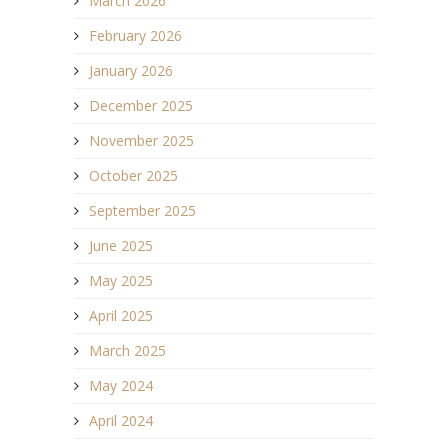
March 2026
February 2026
January 2026
December 2025
November 2025
October 2025
September 2025
June 2025
May 2025
April 2025
March 2025
May 2024
April 2024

_ _ _ _ _ _ _

▸ **TASK DETAILS**
None of the pictures should be carried over when the data above is transcribed exactly.

▸ **EXERCISE ANSWER**
March 2026
February 2026
January 2026
December 2025
November 2025
October 2025
September 2025
June 2025
May 2025
April 2025
March 2025
May 2024
April 2024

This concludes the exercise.